Text excerpt →
>>
People have access to more facts, but they don’t know what they mean or how to assemble them coherently so as to act on them effectively. This can actually disconnect people from reality.
Trends in prophecy
These and other trends underscored by Ban Ki-moon are setting the stage for events of the prophesied period called the time of the end.
The societal upheavals we see in so many places in the world will be a continuing source of contention and strife leading to violence of various degrees both within nations and between them.Jesus foretold that the time just before His return would see a massive increase in “wars and rumors of wars” (Matthew 24:6-7). This is certainly the case today, and the trend is sure to intensify further in coming years. Russia is reasserting itself. China seeks regional domination. The Middle East continues to be a powder keg with a short fuse.
The societal upheavals we see in so many places in the world will be a continuing source of contention and strife leading to violence of various degrees both within nations and between them.
Jesus also prophesied “pestilences,” epidemics of disease (Matthew 24:7). Health authorities around the world are, quite independently of any Bible understanding, preparing now against such plagues. This trend will also continue.
Many of the trends to which Mr. Ban alluded concern the way people think. Frustration, anger and alienation within a nation or concerning classes of its citizens stem from destructive modes of thinking. In large part because of the Internet, our thinking is becoming more shallow, more emotional and less reasonable.
<<
Page images and their extracted text →
>>
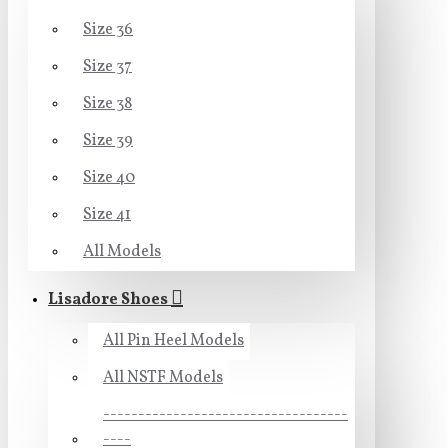
Size 36
Size 37
Size 38
Size 39
Size 40
Size 41
All Models
Lisadore Shoes
All Pin Heel Models
All NSTF Models
-----------------------------------
----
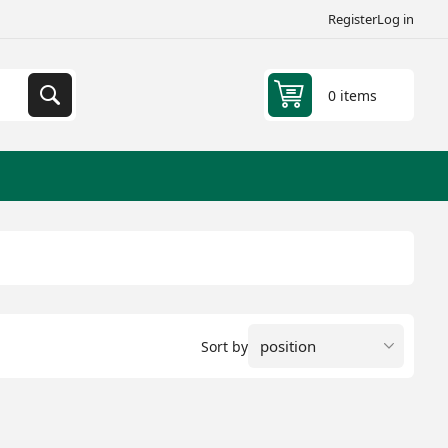
Register
Log in
0 items
Sort by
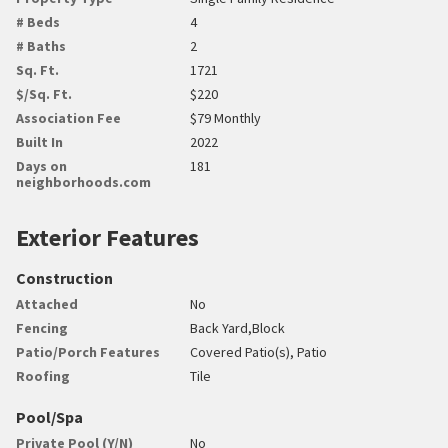
# Beds
4
# Baths
2
Sq. Ft.
1721
$/Sq. Ft.
$220
Association Fee
$79 Monthly
Built In
2022
Days on
181
neighborhoods.com
Exterior Features
Construction
Attached
No
Fencing
Back Yard,Block
Patio/Porch Features
Covered Patio(s), Patio
Roofing
Tile
Pool/Spa
Private Pool (Y/N)
No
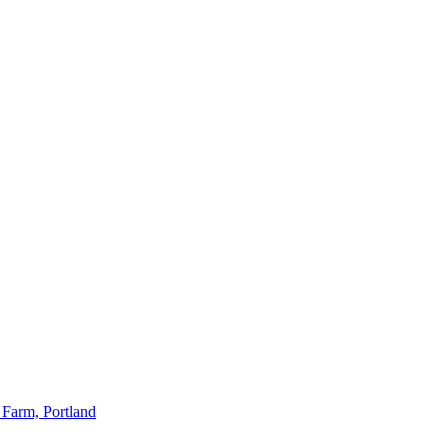
 Farm, Portland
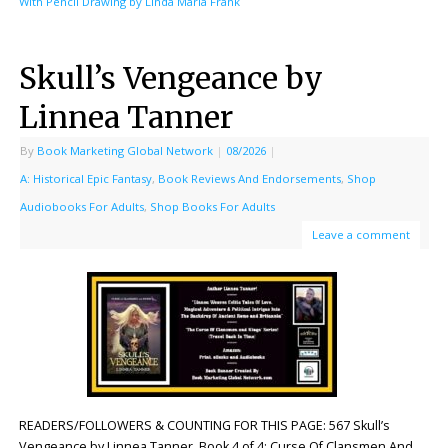
With Pencil Drawing by Linda Maria Frank
Skull’s Vengeance by
Linnea Tanner
By
Book Marketing Global Network
|
08/2026
|
A: Historical Epic Fantasy
,
Book Reviews And Endorsements
,
Shop
Audiobooks For Adults
,
Shop Books For Adults
Leave a comment
READERS/FOLLOWERS & COUNTING FOR THIS PAGE: 567 Skull’s
Vengeance by Linnea Tanner. Book 4 of 4: Curse Of Clansmen And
<<
Required work →
1. In the passage on trends in prophecy, rewrite the portion from "People have access" to "a short fuse.", putting "information" in place of "facts".
2. Carry the passage on trends in prophecy forward from the point at which it stops.
The records bear no relation to the passage on trends in prophecy.

Answers below →
1.
People have access to more information, but they don’t know what they mean or how to assemble them coherently so as to act on them effectively. This can actually disconnect people from reality.
Trends in prophecy
These and other trends underscored by Ban Ki-moon are setting the stage for events of the prophesied period called the time of the end.
The societal upheavals we see in so many places in the world will be a continuing source of contention and strife leading to violence of various degrees both within nations and between them.Jesus foretold that the time just before His return would see a massive increase in “wars and rumors of wars” (Matthew 24:6-7). This is certainly the case today, and the trend is sure to intensify further in coming years. Russia is reasserting itself. China seeks regional domination. The Middle East continues to be a powder keg with a short fuse.

2.
A fascinating prophecy of the end time is found in 2 Timothy 3:1-5:
“This know also, that in the last days perilous times shall come. For men shall be lovers of their own selves, covetous, boasters, proud, blasphemers, disobedient to parents, unthankful, unholy, without natural affection, trucebreakers, false accusers, incontinent, fierce, despisers of those that are good, traitors, heady, highminded, lovers of pleasures more than lovers of God; having a form of godliness, but denying the power thereof: from such turn away” (King James Version).
The selfishness, anger, betrayal, hedonism, amorality and violence that alarm the outgoing secretary-general today have long been prophesied. And the world scene will grow much worse before the situation improves.
Hope on the horizon
Mr. Ban finished his discourse with hope and confidence. He said, “A perfect world may be on the far horizon. But a route to a better world, a safer world, a more just world, is in each and every one of us.”
A perfect world is truly on the horizon, but the route to that world does not lie in the United Nations, or in any human being. In spite of the best efforts of well-intended people, they will not find the way to world harmony on their own.
God states, “The way of peace they have not known, and there is no justice in their ways; they have made themselves crooked paths; whoever takes that way shall not know peace” (Isaiah 59:8).
But with the return of Jesus Christ and the establishment of the Kingdom of God will come, through the gift of the Holy Spirit made available to all, a change in the heart of man. This amazing revolution will finally allow perfect peace on earth.
“I will give you a new heart and put a new spirit within you; I will take the heart of stone out of your flesh and give you a heart of flesh. I will put My Spirit within you and cause you to walk in My statutes, and you will keep My judgments and do them. Then you shall dwell in the land that I gave to your fathers; you shall be My people, and I will be your God” (Ezekiel 36:26-28).
Only then will the problems of humanity be resolved and the nations of the world truly be united.